▸ **Directions**:
1. From the passage about the winery's Speckle Park cattle, extract the text starting at "John, ever the" and ending at "sidetracked into viticulture.".
2. Render this sentence from the passage about the winery's Speckle Park cattle into Spanish: "That’s from back when John and Ann, regular visitors to the Royal Melbourne Show, first set eyes on Speckle Park cattle."
3. Proceed with the passage about the winery's Speckle Park cattle, picking up after its final sentence.
Text for analysis: Begin
So why, given his gift of the grape, has this guru of the fermented fluid suddenly turned his attention to cattle?

And not just any cattle, but a comparatively unknown Canadian white, black, grey spotted and patched breed from Saskatchewan called Speckle Parks.

John, ever the passionate rural producer, puts it down to a simple urge, a desire to have a go at something different, maybe creating a new income stream while maintaining Hanging Rock Winery’s emphasis on prestigious wine.

“I have always hankered after cattle,” he admits, revealing that originally he studied veterinary science with the idea of becoming a vet before being sidetracked into viticulture.

“We have run cattle here from the beginning, from 30 years ago, but it was always about mowing lawn rather than doing something serious.”

And why Speckle Parks?

“We’ve got a lovely 250-acre (101-hectare) property here and the tasting notes for Speckle Park are a good match for our wines.”

Despite the apparent speed of the move, it’s something John and Ann and their children, Robert (general manager and chief wine maker) and Ruth (general manager and sales and marketing manager), confess they have been working toward for about eight years.

That’s from back when John and Ann, regular visitors to the Royal Melbourne Show, first set eyes on Speckle Park cattle.

“We always wondered if we ever did make the move, which breed would we go for?” John says. “We vacillated all over the place. We did Shorthorn and Angus and Hereford, we found British White and then we found Speckle Park.
Text for analysis: End
Extracted records: Begin
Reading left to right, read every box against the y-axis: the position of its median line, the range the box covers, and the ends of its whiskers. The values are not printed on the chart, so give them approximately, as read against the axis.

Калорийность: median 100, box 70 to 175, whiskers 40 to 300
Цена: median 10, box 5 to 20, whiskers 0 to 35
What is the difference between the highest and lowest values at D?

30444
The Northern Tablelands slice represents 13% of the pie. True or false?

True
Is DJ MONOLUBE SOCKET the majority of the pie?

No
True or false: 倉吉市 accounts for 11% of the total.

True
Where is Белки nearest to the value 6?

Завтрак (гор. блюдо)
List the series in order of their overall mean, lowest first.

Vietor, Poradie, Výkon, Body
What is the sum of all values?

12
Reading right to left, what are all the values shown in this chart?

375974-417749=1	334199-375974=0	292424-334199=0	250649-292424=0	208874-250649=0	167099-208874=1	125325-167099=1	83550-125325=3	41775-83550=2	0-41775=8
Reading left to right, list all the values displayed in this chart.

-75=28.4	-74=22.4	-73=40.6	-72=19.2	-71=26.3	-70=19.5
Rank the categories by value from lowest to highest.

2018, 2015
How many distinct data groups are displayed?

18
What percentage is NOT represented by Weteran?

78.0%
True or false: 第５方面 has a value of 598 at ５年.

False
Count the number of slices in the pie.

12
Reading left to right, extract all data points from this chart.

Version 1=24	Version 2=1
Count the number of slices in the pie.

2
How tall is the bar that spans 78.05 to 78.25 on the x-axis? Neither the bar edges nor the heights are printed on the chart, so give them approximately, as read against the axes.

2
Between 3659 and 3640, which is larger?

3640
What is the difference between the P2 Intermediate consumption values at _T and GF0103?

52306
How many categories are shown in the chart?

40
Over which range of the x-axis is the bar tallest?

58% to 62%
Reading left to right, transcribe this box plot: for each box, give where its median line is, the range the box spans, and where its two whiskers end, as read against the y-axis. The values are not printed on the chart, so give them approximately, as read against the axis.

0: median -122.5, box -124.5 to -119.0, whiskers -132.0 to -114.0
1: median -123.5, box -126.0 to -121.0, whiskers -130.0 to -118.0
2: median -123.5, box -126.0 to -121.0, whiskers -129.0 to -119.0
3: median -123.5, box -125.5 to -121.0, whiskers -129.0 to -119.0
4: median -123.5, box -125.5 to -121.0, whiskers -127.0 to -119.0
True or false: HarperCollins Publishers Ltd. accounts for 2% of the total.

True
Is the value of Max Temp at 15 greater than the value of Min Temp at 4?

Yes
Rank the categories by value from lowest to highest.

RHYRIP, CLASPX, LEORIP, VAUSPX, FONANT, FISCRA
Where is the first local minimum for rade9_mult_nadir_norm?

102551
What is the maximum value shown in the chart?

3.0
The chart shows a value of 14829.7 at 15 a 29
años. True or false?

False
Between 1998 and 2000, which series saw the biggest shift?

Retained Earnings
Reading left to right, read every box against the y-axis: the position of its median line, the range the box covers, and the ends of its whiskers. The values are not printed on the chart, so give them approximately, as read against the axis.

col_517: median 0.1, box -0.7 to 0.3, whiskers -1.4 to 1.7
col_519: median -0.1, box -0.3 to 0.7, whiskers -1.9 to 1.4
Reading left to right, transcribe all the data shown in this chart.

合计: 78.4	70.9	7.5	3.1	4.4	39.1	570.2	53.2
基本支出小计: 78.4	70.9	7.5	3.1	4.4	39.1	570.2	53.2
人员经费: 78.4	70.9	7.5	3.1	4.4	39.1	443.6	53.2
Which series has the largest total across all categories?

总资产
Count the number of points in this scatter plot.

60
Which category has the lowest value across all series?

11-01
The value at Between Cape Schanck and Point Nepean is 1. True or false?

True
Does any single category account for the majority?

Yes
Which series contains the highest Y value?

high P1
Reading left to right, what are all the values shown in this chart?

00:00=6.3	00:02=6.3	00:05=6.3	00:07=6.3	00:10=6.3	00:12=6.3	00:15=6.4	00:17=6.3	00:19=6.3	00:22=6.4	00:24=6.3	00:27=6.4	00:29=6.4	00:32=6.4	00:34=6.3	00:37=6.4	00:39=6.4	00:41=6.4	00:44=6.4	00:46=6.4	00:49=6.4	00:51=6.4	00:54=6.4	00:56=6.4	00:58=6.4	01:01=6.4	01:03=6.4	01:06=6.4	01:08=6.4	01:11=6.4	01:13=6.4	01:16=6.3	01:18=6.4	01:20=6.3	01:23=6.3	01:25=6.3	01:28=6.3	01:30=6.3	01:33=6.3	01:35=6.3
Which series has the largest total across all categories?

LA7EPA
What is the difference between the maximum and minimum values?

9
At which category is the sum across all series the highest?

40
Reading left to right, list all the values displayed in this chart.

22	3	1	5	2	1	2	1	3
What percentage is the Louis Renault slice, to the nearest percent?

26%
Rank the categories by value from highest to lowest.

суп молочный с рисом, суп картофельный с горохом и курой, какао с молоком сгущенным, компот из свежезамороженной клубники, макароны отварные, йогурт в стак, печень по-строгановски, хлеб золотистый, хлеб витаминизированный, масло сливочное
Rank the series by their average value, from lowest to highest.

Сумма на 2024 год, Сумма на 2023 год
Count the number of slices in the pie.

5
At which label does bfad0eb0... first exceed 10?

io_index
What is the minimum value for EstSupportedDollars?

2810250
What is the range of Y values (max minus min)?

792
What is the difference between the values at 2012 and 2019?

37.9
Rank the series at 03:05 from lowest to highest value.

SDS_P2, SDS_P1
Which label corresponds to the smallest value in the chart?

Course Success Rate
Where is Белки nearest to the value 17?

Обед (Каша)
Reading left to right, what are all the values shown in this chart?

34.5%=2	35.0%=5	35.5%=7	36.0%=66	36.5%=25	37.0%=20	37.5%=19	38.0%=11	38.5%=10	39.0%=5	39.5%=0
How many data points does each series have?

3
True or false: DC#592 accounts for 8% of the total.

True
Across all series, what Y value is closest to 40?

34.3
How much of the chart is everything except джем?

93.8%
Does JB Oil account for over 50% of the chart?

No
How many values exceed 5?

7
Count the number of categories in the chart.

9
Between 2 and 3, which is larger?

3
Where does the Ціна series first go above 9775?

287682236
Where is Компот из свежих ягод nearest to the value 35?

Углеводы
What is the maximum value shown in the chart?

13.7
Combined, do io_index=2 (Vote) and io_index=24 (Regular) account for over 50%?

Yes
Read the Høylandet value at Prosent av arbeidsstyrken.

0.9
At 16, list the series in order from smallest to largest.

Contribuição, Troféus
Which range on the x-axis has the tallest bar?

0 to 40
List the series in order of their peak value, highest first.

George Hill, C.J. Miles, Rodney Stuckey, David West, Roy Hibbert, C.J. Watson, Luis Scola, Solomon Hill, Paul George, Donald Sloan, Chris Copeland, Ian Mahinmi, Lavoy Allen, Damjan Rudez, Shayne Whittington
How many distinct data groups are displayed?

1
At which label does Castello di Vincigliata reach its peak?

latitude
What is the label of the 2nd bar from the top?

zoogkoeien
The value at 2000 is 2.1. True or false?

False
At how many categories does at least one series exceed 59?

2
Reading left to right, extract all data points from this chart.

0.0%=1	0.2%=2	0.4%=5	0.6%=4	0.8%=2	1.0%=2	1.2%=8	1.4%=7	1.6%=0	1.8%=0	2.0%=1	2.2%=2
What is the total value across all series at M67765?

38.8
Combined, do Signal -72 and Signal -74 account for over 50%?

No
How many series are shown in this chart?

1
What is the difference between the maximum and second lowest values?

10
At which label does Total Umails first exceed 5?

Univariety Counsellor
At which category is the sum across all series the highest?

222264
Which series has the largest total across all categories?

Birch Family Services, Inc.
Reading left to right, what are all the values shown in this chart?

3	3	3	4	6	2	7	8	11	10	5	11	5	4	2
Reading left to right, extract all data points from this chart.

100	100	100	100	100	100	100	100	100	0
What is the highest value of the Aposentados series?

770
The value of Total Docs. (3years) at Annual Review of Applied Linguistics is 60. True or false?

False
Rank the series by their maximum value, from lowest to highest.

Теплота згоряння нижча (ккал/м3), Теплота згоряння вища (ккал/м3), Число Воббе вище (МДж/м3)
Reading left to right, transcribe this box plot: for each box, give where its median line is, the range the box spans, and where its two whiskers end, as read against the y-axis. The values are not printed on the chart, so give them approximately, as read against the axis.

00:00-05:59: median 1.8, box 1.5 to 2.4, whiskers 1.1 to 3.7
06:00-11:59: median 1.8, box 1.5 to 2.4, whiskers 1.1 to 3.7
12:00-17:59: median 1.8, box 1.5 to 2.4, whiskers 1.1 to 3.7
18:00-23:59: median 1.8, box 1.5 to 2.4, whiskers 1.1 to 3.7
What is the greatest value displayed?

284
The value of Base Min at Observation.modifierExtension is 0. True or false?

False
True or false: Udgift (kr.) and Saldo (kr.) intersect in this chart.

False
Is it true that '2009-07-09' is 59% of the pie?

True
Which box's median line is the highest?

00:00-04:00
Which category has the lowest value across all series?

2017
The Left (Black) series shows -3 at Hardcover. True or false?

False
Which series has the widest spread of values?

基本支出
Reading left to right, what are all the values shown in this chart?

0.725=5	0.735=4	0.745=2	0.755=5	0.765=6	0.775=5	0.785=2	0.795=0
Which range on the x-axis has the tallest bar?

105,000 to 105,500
Extracted records: End
▸ **Answers to this exercise**:
1.
John, ever the passionate rural producer, puts it down to a simple urge, a desire to have a go at something different, maybe creating a new income stream while maintaining Hanging Rock Winery’s emphasis on prestigious wine.

“I have always hankered after cattle,” he admits, revealing that originally he studied veterinary science with the idea of becoming a vet before being sidetracked into viticulture.

2. Eso se remonta a cuando John y Ann, visitantes habituales del Royal Melbourne Show, vieron por primera vez ganado Speckle Park.

3.
“The story that the Speckle Park breeders were telling us was that it was special. It’s a Canadian breed that is now 30 years old. For 18 of the past 30 years, it has won the carcass section in the Calgary Stampede so as a breed it has great credentials.

“And the guys who were promoting the breed in Australia had done a fair bit of smart legwork. They had chefs Neil Perry and Tetsuya (Tetsuya Wakuda of Sydney restaurant Tetsuya’s) endorsing the breed and they had signed up Emirates Airline to take all of the beef it could.

“They had it vertically integrated with the retail and the wholesale and the butchering and the slaughtering and the growing and the breeding.

“We were impressed with the story, so we struck up a friendship with one of the growers up in Holbrook and, urged on by my cousin from Benalla who’s got about 200 head of mostly Angus, we made a move.”

Initially it was just a bull. Next came a few Speckle Park crossbreds.

Photo: Zoe Phillips Photography

Photo: Zoe Phillips Photography

From barrels to prime beef

Then the Ellises got more serious. “We recognised that you can’t breed up to purebred,” John says. “You have to start with purebreds. So we said, ‘well, we’ve got a bull. How about we get into some purebreds as well. So Ruth and her husband bought five pure-bred heifers and I bought a cow with a calf and she has since had twin females so we got a pretty good buy. Now we’ve got quite a nice little breeding group.”

Late last year the family launched a modest operation, Hanging Rock Speckle Park Stud and Beef, based squarely on Speckle Park beef’s exceptional taste and tenderness. Available only at the Hanging Rock Winery cellar door in still extremely limited quantities, it’s being sold with the sort of tasting notes previously reserved for wine.

Letting go

For CEO John, the foray into Speckle Park cattle came as the perfect opportunity to release the reins of Hanging Rock Winery a little more so Robert and Ruth could assume greater control.

“I used to be the full-time wine maker around here with the “lawn mowers” (cattle) out there just needing to be rounded up every six months, that sort of thing. It didn’t take a lot of time.

“Now Rob is the wine maker. I remember when I was his age I didn’t need anyone else looking over my shoulder. I needed to do my thing – and he’s a very talented wine maker so I support him totally.

“Yes, it is hard stepping back, but it’s much easier now that I have this cattle project. It’s all part of the rationale. We wanted to do something different and it gets me out of the winery and provides room for Rob and Ruth.

“So I’m now ‘Dad the farmer’, whose job it is to supply the meat.”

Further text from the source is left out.